Flow cytometry in the adductor muscle

Mice were sacrificed 7 days after HLI surgery by means of CO2 and perfused with 10 ml of cold PBS. Surface adductors were dissected as previously described86 and collected in cold DMEM. Next, adductor muscles were diced and digested in 0.1% collagenase IV (C5138, Sigma) for 45 min at 37 °C. Tissue was gently disaggregated and filtered through a nylon mesh of 70 μm with FACS buffer (5% FBS, 5 mM EDTA in PBS). Then, samples were centrifuged at 1250 rpm for 5 min at 4 °C, supernatant was discarded, and pellet was resuspended in 1 ml of ACK buffer for 10 min at RT. Next, cells were washed centrifuging at 1250 rpm for 5 min at 4 °C in 10 ml of FACS buffer.
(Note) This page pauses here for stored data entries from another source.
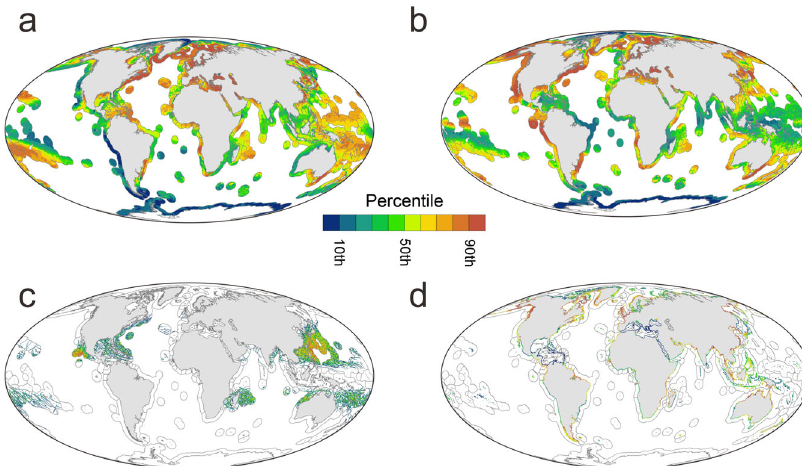
Fig. 2 Intensity of climate change hazards. Based on the percentiles associated with each hazard in coastal waters: a rate of change in sea-surface temperature (1982 – 2018), b cumulative intensity of marine heatwaves (1982 – 2018), c frequency of tropical storms (1980 – 2018), and d estimates of extreme sea levels associated to storm surges (1974 – 2014). Color categories associated with deciles with the most extreme (90th) corresponding to coastal hotspots for each of the four hazards (maps with the actual values of the hazards are provided in Supplementary Fig. 2). The maps were created using ArcMap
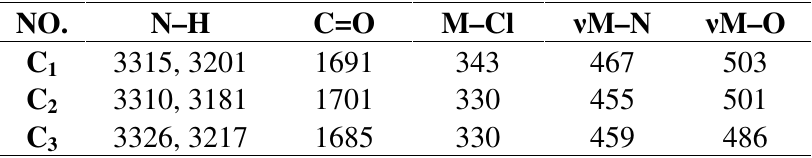
Table 3. FT-IR (cm −1 ) bands of metal complexes.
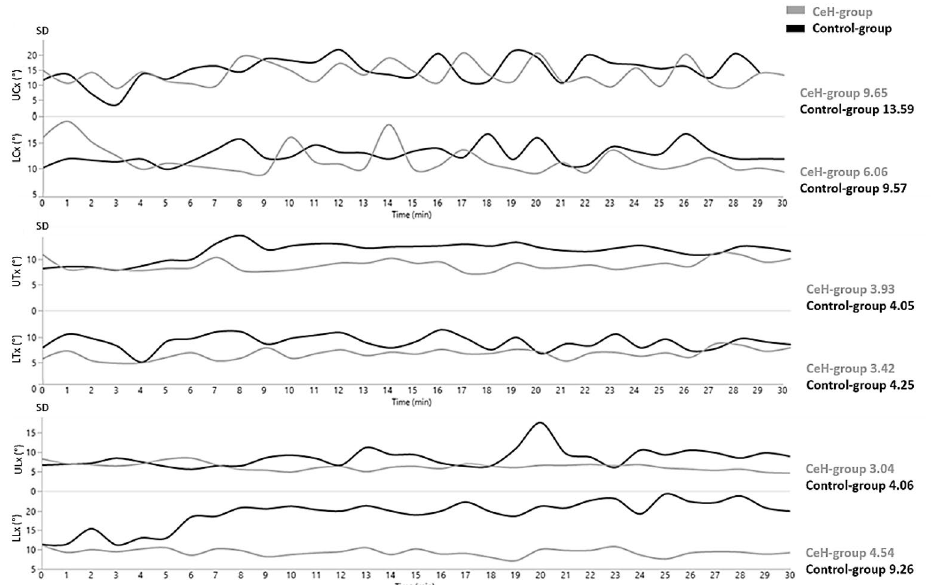
Figure 3. Visualisation of SPV (expressed by SDs) during the 30-min-laptop-task in the CeH-group and control-group (SD = Standard Deviation; ° = degrees; min = minute; mean SDs are reported on the right chart side).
The supernatant was removed and cells were Fc-blocked for 30 min with 100 μl of FACS buffer with a Rat anti-mouse CD16/CD32 antibody (553142, BD Pharmingen) diluted 1:100. A fixable viability dye (L34959, ThermoFisher) diluted 1:1000 was added for viability assessing. After a FACS washing step, 1:50 Rat anti-PDGFRβ-PE (136005, BioLegend) was added for 45 min at 4 °C in FACS buffer. Next, cells were fixed/permeabilized following Foxp3/Transcription Factor Staining Buffer Set commercial kit instructions (00-5523-00, ThermoFisher). Then, Rat anti-Ki67-APC (652405, BioLegend) was added at 1:1000 in FACS buffer for 30 min on ice. Finally, cells were washed once more and resuspended in 200 μl of fresh FACS buffer before sample analysis by a 4L cytometer (BD LSRFortessa). Data were analyzed by FlowJo software (FlowJo v.10, Tree Star).
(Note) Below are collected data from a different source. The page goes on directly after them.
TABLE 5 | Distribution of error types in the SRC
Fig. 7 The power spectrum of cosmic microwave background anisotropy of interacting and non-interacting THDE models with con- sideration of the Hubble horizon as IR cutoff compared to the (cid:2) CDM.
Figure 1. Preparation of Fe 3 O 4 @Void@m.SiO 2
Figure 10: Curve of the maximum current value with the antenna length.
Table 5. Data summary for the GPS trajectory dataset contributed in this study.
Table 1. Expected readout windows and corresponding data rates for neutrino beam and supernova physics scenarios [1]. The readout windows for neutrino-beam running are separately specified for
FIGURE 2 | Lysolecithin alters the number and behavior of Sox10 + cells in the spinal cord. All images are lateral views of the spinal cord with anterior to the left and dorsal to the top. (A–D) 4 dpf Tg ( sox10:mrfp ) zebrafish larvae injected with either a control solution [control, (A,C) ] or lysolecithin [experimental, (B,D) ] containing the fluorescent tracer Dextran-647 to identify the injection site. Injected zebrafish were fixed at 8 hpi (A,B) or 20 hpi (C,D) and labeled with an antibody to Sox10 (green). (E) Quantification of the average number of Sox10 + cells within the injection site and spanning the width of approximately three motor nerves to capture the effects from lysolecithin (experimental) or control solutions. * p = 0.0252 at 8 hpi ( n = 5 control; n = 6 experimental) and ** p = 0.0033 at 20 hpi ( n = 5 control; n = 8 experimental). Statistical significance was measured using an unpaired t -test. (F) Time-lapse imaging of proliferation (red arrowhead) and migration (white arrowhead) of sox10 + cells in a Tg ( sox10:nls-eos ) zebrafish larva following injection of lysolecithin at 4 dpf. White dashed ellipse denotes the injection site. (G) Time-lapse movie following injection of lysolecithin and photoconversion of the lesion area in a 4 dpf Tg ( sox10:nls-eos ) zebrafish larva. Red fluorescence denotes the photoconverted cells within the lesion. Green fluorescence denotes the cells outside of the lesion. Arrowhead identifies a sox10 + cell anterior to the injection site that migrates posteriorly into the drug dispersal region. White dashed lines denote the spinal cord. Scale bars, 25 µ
Mitochondrial turnover assessment by flow cytometry

After 20 h under PDGF-BB ± SB203580 treatment, Leupeptin (L-2884, Sigma) and Ammonium chloride (A9434, Sigma) (lysosomal inhibitors) were added at 100 μM and 20 mM respectively, for 4 h at 37 °C. Then, cells were washed with 1 ml of PBS and trypsinized. Cells were centrifuged at 1250 rpm for 5 min RT the and pellet was then resuspended in 500 μl of 5% FBS DMEM with 10 nM Mitotracker-APC (M22426, ThermoFisher) and incubated for 10 min at 37 ºC. Cells were again centrifuged at 1250 rpm for 5 min RT and resuspended in 250 μl of FACS buffer (5% FBS, 5 mM EDTA in PBS). Samples were acquired with a 4L cytometer (BD LSRFortessa) and analyzed by FlowJo software (FlowJo v.10). The quantification of the mitochondrial degradation rate was carried out following previous publications25. Briefly, to calculate degradation rates, mean MTDR intensity values ​​obtained in the presence of lysosomal inhibitors were divided by mean intensity values ​​obtained in the absence of lysosomal inhibitors. Normalization was performed for each condition against the control condition (MT4-MMP+/+ without PDGF-BB or SB treatments).

Statistics

All statistical analysis was performed using Prism Software (GraphPad Prism 7, GraphPad software). All data are shown as mean ± s.e.m., normal distribution of the values was checked with D'Agostino-Pearson normality test and outlier values were excluded using the online GraphPad outlier test (α = 0.01). Homoscedasticity was also tested in all samples. Performed statistical analysis are detailed in each figure legend. T-tests were performed two-sided, multiple comparisons performed by one- or two-way ANOVA were followed by the Benjamini and Hochberg comparison test. Statistical significance was assigned at */#p < 0.05, **/##p < 0.01, ***/###p < 0.001 and ****/####p < 0.0001 whereas “*” denotes intra-genotype comparison and “#” denotes inter-genotype comparison.